● **Page excerpt**:
++++++++++++++++++++

The 2025 edition of the report, which examines 95 major housing markets across eight nations, found that Australian markets have a median multiple of 9.7, significantly higher than the international median of 5.1.
Sydney has maintained its position as one of the world’s most unaffordable housing markets, ranking as the second least affordable globally with a median multiple of 13.8.
But the report reveals a worrying change in Adelaide, long considered Australia’s affordable capital.
Adelaide now ranks as the second least affordable city in Australia, with an “impossibly unaffordable” median multiple of 10.9, making it the 90th least affordable market internationally.
“Adelaide – long regarded as Australia’s ‘affordable capital’ – is now the second least affordable city in the country, with housing costs rising far faster than local incomes,” Nerida Conisbee, Ray White Group Chief Economist, said.
Melbourne (9.7), Brisbane (9.3) and Perth (8.3) rounded out Australia’s major markets, all classified as severely or impossibly unaffordable.
“Surprisingly, Perth – where prices have risen rapidly over the past four years – is now the most affordable of the group, sitting at 8.3 times income,” Ms Conisbee said.
“High wages go some way to explaining why Perth remains relatively more affordable, although it is still well above the international benchmark of 3.0, which Demographia considers ‘affordable’.”
The report uses a “median multiple” to assess affordability, dividing the median house price by the median household income.
Markets are then categorised from “affordable” (3.0 and under) to “impossibly unaffordable” (9.0 and over).

++++++++++++++++++++

● **Supplied entries**:
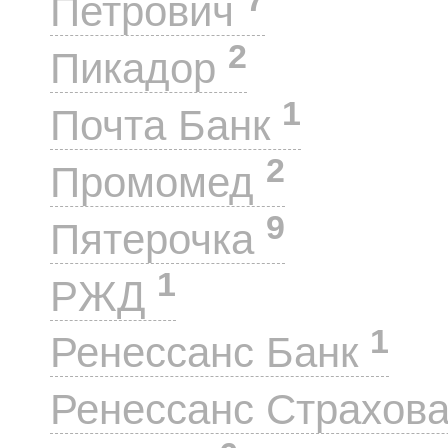
Петрович
2
Пикадор
1
Почта Банк
2
Промомед
9
Пятерочка
1
РЖД
1
Ренессанс Банк
Ренессанс Страхов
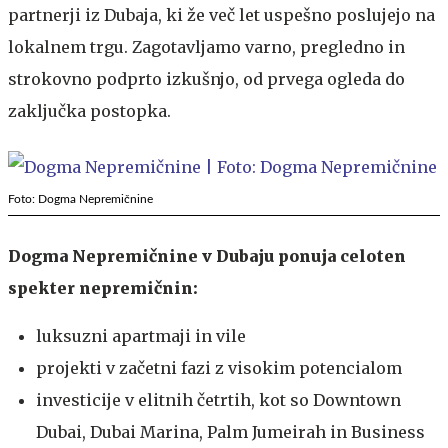
partnerji iz Dubaja, ki že več let uspešno poslujejo na
lokalnem trgu. Zagotavljamo varno, pregledno in
strokovno podprto izkušnjo, od prvega ogleda do
zaključka postopka.
Foto: Dogma Nepremičnine
Dogma Nepremičnine v Dubaju ponuja celoten
spekter nepremičnin:
luksuzni apartmaji in vile
projekti v začetni fazi z visokim potencialom
investicije v elitnih četrtih, kot so Downtown
Dubai, Dubai Marina, Palm Jumeirah in Business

++++++++++++++++++++

● **Activity 1**:
Answer these questions about the housing affordability article:
(a) How many major housing markets does the 2025 report examine?
(b) What is Sydney's median multiple?
(c) What median multiple puts a market in the "impossibly unaffordable" category?
● **Activity 2**: From the housing affordability article, pull out the passage starting at "Adelaide now ranks" and ending at "Ms Conisbee said.", word for word.
● **Activity 3**: Extend the housing affordability article by continuing it from the point where it stops.
The items have no connection to the housing affordability article.

● **Result 1**:
(a) 95
(b) 13.8
(c) 9.0 and over

● **Result 2**:
Adelaide now ranks as the second least affordable city in Australia, with an “impossibly unaffordable” median multiple of 10.9, making it the 90th least affordable market internationally.
“Adelaide – long regarded as Australia’s ‘affordable capital’ – is now the second least affordable city in the country, with housing costs rising far faster than local incomes,” Nerida Conisbee, Ray White Group Chief Economist, said.
Melbourne (9.7), Brisbane (9.3) and Perth (8.3) rounded out Australia’s major markets, all classified as severely or impossibly unaffordable.
“Surprisingly, Perth – where prices have risen rapidly over the past four years – is now the most affordable of the group, sitting at 8.3 times income,” Ms Conisbee said.

● **Result 3**:
Australia’s national median multiple of 9.7 is worse than Canada (5.4), the UK (5.6) or the US (4.8), making Australian housing less affordable than virtually any other high-income nation.
Wendell Cox, the report’s author, attributes the deterioration in housing affordability to urban containment policies that restrict urban expansion through measures like greenbelts and urban growth boundaries.
“For decades in the high-income world, a hallmark of a strong middle class was the widespread ability to own a home, house prices generally rose in line with household incomes,” Mr Cox said.
According to the report, these planning restrictions have created artificial land scarcity, driving up prices and making housing increasingly unaffordable for middle-income households.
However, Ms Conisbee said Australia’s situation is more complex.
“While limits on urban expansion play a role, local resistance to higher density is likely a more pressing constraint as is the desire of Australians for large homes.
“At the same time, a sharp rise in construction costs since the pandemic has made new projects harder to deliver, compounding the affordability challenge.”
Adelaide’s dramatic shift in affordability is particularly concerning.
“The report highlights a sharp turnaround for Adelaide. Just a few years ago, the city’s housing market was among the most accessible in the country,” Ms Conisbee said.
“But strong price growth has pushed affordability to record lows. Prices have risen by 9.1 per cent, outpacing both Melbourne and Sydney.”
The report said that as recently as the early 1990s, house prices were generally three times or less than household incomes in most markets across Australia, New Zealand, Canada, the US, the UK, and Ireland.
In contrast to Australia’s unaffordable markets, the most affordable major market internationally was Pittsburgh in the United States, with a median multiple of 3.2, followed by Cleveland (3.3) and St. Louis (3.5).
The affordability squeeze is unlikely to improve soon in Australia.
“September data show national house prices up 8.9 per cent over the year and on track to reach double-digit annual growth by December,” Ms Conisbee said.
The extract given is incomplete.